▸ Input data:
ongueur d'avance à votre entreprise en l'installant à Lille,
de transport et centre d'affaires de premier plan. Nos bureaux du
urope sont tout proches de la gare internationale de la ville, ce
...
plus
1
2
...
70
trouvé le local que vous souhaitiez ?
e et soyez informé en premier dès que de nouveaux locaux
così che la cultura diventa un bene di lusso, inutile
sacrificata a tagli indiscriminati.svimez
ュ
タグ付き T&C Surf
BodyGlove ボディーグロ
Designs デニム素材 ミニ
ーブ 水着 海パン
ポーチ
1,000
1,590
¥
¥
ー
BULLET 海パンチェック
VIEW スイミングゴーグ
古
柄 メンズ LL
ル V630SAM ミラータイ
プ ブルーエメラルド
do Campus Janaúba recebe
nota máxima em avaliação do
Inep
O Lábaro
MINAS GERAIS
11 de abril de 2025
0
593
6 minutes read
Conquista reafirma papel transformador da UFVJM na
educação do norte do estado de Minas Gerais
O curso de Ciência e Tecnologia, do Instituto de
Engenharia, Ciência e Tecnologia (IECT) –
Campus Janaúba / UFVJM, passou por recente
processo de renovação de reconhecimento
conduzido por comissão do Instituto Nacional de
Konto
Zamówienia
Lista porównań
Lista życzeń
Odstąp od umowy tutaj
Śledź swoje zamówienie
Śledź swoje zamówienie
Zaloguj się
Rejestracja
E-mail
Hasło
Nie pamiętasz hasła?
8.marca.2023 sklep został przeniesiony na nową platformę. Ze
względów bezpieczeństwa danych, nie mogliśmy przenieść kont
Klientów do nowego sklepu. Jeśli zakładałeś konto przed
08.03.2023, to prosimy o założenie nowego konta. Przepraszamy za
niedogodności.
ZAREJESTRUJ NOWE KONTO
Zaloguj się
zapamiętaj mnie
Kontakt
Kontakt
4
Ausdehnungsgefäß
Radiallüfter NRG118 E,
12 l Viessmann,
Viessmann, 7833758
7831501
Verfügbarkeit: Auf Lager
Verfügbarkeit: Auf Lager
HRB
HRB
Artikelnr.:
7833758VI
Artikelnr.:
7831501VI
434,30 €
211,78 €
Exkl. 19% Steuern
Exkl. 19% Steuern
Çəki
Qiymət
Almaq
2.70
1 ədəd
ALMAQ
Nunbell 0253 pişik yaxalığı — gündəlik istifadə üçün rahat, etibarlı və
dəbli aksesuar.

▸ Task goal:
Each line of the material must be restated exactly.

▸ Solution:
ongueur d'avance à votre entreprise en l'installant à Lille,
de transport et centre d'affaires de premier plan. Nos bureaux du
urope sont tout proches de la gare internationale de la ville, ce
...
plus
1
2
...
70
trouvé le local que vous souhaitiez ?
e et soyez informé en premier dès que de nouveaux locaux
così che la cultura diventa un bene di lusso, inutile
sacrificata a tagli indiscriminati.svimez
ュ
タグ付き T&C Surf
BodyGlove ボディーグロ
Designs デニム素材 ミニ
ーブ 水着 海パン
ポーチ
1,000
1,590
¥
¥
ー
BULLET 海パンチェック
VIEW スイミングゴーグ
古
柄 メンズ LL
ル V630SAM ミラータイ
プ ブルーエメラルド
do Campus Janaúba recebe
nota máxima em avaliação do
Inep
O Lábaro
MINAS GERAIS
11 de abril de 2025
0
593
6 minutes read
Conquista reafirma papel transformador da UFVJM na
educação do norte do estado de Minas Gerais
O curso de Ciência e Tecnologia, do Instituto de
Engenharia, Ciência e Tecnologia (IECT) –
Campus Janaúba / UFVJM, passou por recente
processo de renovação de reconhecimento
conduzido por comissão do Instituto Nacional de
Konto
Zamówienia
Lista porównań
Lista życzeń
Odstąp od umowy tutaj
Śledź swoje zamówienie
Śledź swoje zamówienie
Zaloguj się
Rejestracja
E-mail
Hasło
Nie pamiętasz hasła?
8.marca.2023 sklep został przeniesiony na nową platformę. Ze
względów bezpieczeństwa danych, nie mogliśmy przenieść kont
Klientów do nowego sklepu. Jeśli zakładałeś konto przed
08.03.2023, to prosimy o założenie nowego konta. Przepraszamy za
niedogodności.
ZAREJESTRUJ NOWE KONTO
Zaloguj się
zapamiętaj mnie
Kontakt
Kontakt
4
Ausdehnungsgefäß
Radiallüfter NRG118 E,
12 l Viessmann,
Viessmann, 7833758
7831501
Verfügbarkeit: Auf Lager
Verfügbarkeit: Auf Lager
HRB
HRB
Artikelnr.:
7833758VI
Artikelnr.:
7831501VI
434,30 €
211,78 €
Exkl. 19% Steuern
Exkl. 19% Steuern
Çəki
Qiymət
Almaq
2.70
1 ədəd
ALMAQ
Nunbell 0253 pişik yaxalığı — gündəlik istifadə üçün rahat, etibarlı və
dəbli aksesuar.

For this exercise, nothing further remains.